• AIM OF THE TASK
Using the listing below, copy exactly the lines from the one containing "2: (717, 366, 7.24)" to the one containing "23: (715, 335, 10.16)", both lines included, and no others.

• DATA UNDER STUDY
%%
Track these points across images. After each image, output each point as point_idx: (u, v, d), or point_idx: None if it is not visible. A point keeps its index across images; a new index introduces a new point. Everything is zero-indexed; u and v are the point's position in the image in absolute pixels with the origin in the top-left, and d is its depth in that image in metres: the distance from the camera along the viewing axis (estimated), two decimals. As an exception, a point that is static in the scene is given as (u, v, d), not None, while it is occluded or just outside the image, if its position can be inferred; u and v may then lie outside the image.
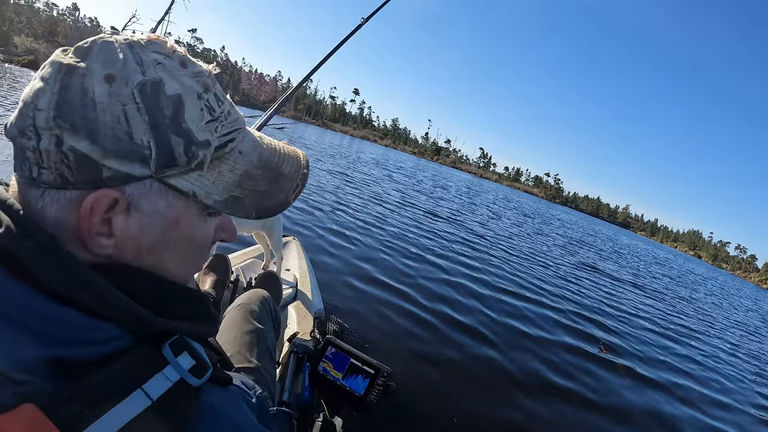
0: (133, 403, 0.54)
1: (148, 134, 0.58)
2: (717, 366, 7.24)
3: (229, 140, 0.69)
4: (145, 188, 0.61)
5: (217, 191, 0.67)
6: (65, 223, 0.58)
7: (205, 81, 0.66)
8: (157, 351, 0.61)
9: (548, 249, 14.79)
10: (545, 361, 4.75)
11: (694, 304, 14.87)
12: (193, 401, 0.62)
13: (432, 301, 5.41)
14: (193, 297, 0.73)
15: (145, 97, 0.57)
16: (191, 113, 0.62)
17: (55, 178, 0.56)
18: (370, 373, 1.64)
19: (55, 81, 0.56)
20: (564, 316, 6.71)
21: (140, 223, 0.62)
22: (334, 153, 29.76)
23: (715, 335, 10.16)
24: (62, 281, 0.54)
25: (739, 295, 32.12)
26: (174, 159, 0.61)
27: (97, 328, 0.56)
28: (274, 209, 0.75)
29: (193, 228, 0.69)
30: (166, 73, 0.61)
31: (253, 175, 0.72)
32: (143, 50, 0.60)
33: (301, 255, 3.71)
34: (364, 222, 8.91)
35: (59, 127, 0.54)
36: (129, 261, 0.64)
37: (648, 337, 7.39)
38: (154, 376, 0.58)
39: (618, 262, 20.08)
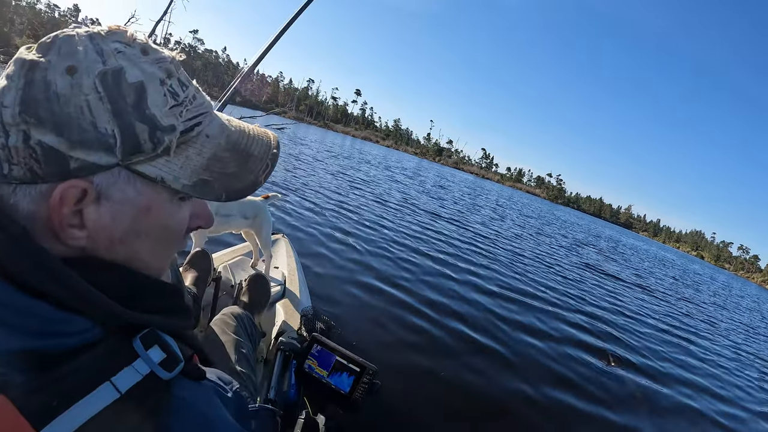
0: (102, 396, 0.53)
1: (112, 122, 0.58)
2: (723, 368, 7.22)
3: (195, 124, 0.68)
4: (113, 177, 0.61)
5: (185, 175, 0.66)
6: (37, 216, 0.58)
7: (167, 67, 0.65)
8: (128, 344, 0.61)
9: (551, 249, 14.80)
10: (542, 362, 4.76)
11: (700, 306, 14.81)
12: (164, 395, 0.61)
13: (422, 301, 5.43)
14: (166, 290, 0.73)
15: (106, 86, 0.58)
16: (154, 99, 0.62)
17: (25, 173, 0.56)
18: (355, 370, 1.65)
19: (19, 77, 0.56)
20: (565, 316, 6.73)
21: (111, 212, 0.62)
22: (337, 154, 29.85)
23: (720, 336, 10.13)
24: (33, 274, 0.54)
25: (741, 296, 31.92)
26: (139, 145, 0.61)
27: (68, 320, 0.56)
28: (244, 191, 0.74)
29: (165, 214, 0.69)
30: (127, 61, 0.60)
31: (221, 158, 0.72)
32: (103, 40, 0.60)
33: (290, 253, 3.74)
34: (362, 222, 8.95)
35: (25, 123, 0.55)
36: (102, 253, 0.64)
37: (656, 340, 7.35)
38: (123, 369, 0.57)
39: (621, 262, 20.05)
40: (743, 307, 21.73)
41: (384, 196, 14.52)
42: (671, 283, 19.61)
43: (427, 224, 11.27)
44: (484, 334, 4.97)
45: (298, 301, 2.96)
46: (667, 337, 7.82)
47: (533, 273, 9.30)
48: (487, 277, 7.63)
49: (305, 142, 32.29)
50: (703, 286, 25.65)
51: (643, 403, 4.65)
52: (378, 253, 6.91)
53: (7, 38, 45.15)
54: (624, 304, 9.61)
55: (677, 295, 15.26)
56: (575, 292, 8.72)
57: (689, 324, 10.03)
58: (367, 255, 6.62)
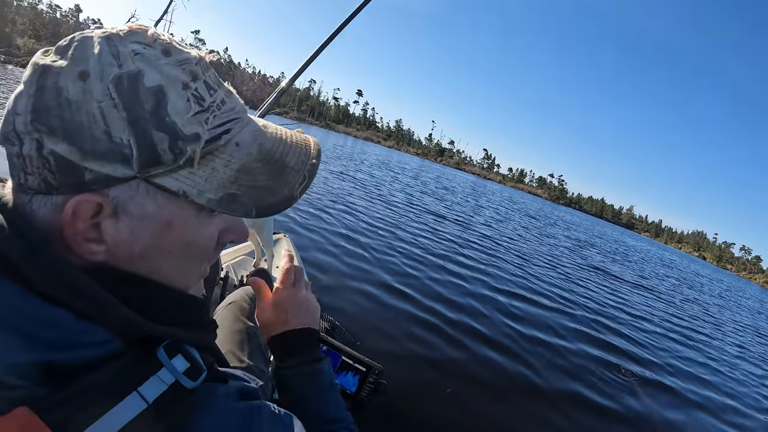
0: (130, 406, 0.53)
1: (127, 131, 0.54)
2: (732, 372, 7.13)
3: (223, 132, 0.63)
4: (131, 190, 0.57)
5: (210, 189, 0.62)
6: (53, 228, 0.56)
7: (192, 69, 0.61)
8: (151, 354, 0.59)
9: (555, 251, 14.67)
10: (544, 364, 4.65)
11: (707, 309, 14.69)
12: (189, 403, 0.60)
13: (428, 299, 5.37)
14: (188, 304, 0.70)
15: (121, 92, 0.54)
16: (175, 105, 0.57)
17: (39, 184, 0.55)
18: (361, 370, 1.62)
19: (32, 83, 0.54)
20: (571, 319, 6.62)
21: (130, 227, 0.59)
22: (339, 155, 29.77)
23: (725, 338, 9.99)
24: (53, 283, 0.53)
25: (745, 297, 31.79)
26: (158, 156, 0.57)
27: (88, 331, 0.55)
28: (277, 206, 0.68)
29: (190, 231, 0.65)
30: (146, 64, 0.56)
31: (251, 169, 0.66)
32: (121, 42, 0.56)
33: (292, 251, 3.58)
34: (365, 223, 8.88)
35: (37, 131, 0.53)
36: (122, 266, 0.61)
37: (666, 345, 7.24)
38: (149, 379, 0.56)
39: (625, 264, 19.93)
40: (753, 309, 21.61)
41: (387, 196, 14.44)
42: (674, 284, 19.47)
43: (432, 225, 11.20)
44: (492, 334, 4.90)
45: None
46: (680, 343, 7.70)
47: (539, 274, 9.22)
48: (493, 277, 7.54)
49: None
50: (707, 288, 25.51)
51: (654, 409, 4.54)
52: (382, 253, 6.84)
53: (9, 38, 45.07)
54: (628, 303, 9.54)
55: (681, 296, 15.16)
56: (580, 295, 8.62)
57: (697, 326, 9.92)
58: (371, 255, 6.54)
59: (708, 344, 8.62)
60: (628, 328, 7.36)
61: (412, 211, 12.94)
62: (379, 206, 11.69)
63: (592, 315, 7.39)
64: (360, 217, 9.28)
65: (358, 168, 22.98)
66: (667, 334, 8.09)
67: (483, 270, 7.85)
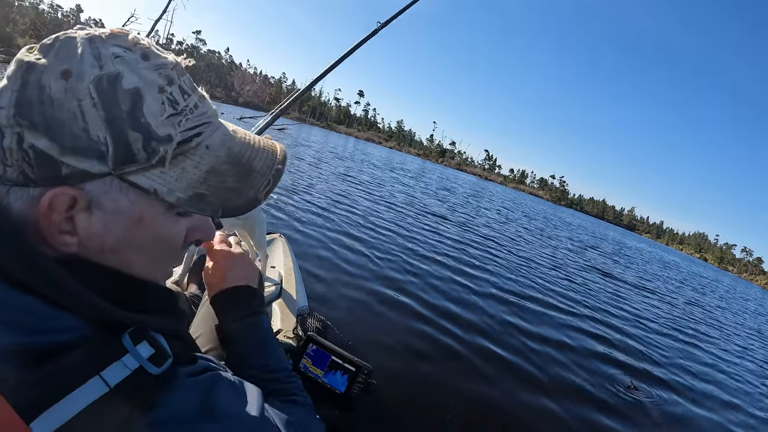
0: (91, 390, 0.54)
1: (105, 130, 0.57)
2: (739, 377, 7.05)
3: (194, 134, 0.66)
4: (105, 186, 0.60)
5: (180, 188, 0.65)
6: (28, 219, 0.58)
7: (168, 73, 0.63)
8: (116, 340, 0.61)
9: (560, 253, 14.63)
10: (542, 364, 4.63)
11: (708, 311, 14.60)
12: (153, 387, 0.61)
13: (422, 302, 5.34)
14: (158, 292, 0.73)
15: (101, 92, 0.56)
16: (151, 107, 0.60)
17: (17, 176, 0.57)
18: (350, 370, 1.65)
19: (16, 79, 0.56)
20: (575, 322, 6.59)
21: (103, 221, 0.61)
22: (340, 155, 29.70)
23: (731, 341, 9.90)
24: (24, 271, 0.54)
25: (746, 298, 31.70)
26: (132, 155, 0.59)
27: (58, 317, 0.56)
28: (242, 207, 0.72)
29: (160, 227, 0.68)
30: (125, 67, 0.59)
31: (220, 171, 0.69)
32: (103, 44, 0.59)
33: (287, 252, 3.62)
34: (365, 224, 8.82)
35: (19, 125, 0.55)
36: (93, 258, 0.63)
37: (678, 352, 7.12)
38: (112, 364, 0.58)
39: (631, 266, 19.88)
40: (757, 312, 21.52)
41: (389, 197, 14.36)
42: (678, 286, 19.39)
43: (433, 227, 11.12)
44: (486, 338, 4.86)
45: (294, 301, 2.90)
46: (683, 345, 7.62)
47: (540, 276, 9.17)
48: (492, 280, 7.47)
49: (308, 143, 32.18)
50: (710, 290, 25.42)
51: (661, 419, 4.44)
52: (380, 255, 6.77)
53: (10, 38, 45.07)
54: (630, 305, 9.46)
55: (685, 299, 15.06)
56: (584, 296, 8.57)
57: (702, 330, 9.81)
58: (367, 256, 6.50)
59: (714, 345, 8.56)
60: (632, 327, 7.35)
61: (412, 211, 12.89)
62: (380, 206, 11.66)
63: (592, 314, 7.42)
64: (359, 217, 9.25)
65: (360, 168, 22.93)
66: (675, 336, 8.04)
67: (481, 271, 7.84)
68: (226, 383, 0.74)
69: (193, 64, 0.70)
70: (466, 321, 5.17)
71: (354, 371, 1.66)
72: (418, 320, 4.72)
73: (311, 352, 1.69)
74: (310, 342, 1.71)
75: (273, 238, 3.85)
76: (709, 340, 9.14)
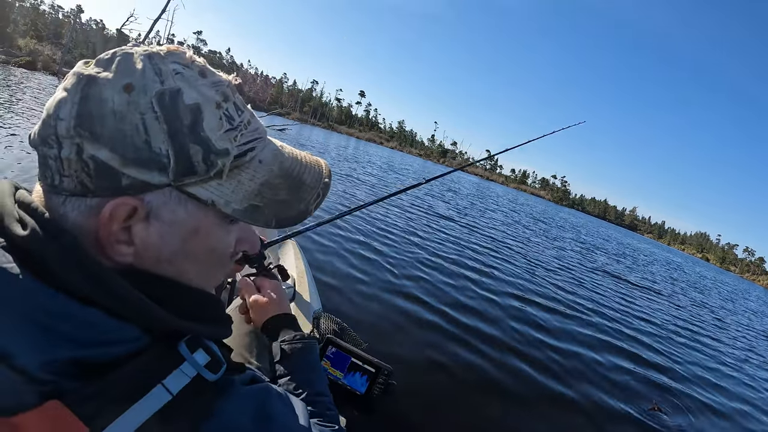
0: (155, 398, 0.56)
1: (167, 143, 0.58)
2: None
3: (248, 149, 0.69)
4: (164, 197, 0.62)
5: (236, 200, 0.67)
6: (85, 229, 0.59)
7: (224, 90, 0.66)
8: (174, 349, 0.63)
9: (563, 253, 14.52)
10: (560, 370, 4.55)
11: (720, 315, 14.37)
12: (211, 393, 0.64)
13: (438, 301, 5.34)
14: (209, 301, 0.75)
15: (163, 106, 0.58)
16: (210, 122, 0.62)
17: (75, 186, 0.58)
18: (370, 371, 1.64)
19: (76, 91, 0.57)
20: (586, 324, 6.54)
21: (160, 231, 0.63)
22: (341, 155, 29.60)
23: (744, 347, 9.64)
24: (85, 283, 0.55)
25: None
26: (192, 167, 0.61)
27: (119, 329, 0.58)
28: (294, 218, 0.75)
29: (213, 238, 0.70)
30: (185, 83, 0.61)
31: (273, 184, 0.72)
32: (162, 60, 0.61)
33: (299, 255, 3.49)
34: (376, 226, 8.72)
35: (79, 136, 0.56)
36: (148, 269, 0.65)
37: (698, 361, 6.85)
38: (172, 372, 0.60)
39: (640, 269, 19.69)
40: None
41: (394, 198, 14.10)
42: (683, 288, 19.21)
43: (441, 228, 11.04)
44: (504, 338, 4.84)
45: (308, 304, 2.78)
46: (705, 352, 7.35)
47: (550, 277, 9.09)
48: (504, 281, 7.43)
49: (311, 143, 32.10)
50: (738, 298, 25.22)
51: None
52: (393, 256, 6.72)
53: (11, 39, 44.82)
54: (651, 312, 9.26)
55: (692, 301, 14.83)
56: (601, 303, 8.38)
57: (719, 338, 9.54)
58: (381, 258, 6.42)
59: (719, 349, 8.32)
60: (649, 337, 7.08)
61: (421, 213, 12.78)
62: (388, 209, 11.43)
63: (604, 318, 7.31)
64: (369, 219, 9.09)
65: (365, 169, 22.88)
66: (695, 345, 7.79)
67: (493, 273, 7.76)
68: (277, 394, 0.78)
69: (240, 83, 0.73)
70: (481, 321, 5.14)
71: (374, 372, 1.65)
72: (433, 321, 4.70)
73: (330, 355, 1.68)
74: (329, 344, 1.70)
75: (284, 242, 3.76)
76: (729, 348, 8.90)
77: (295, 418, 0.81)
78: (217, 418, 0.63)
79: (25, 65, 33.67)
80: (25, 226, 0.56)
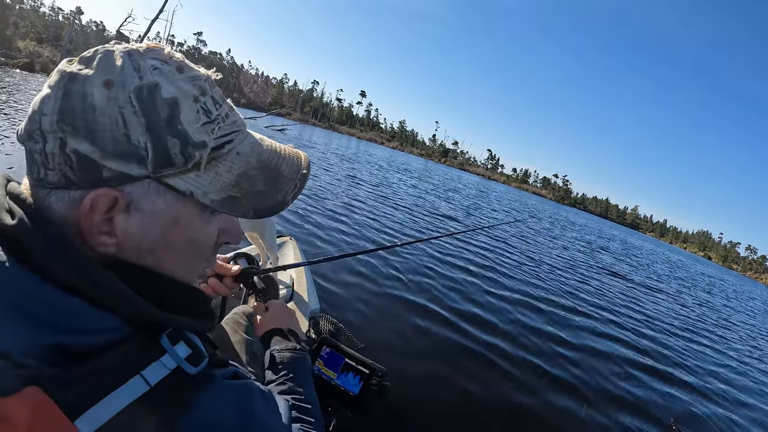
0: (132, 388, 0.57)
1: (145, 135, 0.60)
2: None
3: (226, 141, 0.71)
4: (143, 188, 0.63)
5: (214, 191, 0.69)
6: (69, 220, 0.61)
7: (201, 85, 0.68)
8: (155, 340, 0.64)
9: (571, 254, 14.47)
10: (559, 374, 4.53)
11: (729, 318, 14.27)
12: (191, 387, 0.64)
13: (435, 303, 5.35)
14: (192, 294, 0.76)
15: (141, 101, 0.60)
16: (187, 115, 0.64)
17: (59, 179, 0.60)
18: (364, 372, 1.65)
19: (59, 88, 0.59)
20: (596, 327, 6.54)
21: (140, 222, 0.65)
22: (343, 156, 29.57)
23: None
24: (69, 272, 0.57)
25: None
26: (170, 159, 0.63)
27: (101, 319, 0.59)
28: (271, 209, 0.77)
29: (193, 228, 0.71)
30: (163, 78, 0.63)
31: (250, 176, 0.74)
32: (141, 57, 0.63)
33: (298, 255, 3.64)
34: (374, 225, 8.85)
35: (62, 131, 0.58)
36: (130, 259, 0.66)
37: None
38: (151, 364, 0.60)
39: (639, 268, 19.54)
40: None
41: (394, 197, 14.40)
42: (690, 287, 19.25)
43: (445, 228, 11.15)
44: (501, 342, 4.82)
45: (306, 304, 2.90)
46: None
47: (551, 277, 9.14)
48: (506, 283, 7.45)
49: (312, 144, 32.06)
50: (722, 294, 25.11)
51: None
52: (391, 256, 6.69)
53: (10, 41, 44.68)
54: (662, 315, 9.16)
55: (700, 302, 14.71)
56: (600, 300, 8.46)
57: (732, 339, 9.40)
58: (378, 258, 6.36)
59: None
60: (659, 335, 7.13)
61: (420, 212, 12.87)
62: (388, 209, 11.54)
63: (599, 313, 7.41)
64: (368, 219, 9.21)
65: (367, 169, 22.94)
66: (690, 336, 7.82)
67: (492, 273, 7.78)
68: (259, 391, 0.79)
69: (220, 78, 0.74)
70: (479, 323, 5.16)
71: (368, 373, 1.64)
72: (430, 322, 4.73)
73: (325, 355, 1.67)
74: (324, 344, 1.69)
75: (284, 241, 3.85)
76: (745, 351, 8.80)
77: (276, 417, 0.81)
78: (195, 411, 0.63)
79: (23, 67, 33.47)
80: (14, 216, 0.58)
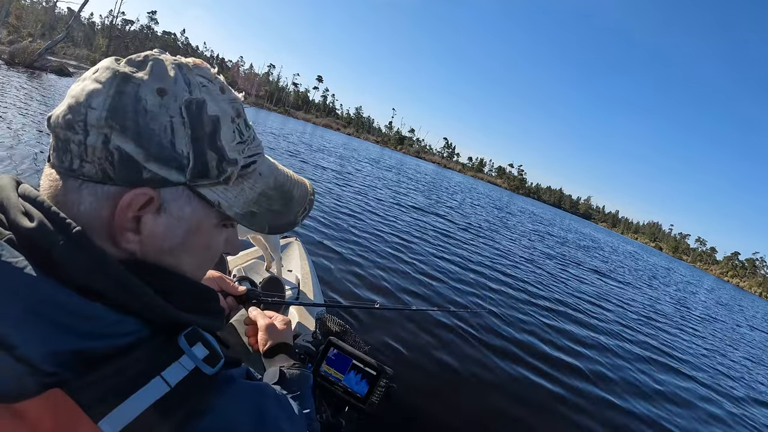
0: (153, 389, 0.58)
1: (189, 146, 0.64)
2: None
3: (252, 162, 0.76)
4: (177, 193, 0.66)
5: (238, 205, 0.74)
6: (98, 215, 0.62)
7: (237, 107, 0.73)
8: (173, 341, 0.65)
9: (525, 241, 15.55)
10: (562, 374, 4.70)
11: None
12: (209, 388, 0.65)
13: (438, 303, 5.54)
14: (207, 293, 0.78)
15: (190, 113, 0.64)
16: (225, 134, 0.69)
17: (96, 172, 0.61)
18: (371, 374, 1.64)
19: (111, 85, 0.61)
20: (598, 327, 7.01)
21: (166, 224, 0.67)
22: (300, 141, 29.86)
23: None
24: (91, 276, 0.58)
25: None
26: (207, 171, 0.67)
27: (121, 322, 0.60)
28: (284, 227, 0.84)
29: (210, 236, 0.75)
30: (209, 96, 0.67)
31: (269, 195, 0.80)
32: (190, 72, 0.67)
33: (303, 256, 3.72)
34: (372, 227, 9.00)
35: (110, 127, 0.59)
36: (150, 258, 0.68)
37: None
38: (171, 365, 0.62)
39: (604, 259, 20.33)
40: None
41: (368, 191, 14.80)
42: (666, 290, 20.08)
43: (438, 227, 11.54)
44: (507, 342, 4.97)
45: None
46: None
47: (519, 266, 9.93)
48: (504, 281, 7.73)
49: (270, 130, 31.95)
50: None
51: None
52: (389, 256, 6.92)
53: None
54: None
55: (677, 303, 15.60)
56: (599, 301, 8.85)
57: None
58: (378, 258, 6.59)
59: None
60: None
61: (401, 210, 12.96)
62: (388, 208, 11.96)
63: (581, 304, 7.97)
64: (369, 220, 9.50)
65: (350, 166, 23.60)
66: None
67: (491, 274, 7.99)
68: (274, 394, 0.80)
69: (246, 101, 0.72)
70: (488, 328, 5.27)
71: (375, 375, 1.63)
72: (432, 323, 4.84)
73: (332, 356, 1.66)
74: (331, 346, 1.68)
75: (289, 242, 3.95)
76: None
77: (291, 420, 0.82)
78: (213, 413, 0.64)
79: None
%%
• REPLY TO THE TASK
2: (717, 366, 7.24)
3: (229, 140, 0.69)
4: (145, 188, 0.61)
5: (217, 191, 0.67)
6: (65, 223, 0.58)
7: (205, 81, 0.66)
8: (157, 351, 0.61)
9: (548, 249, 14.79)
10: (545, 361, 4.75)
11: (694, 304, 14.87)
12: (193, 401, 0.62)
13: (432, 301, 5.41)
14: (193, 297, 0.73)
15: (145, 97, 0.57)
16: (191, 113, 0.62)
17: (55, 178, 0.56)
18: (370, 373, 1.64)
19: (55, 81, 0.56)
20: (564, 316, 6.71)
21: (140, 223, 0.62)
22: (334, 153, 29.76)
23: (715, 335, 10.16)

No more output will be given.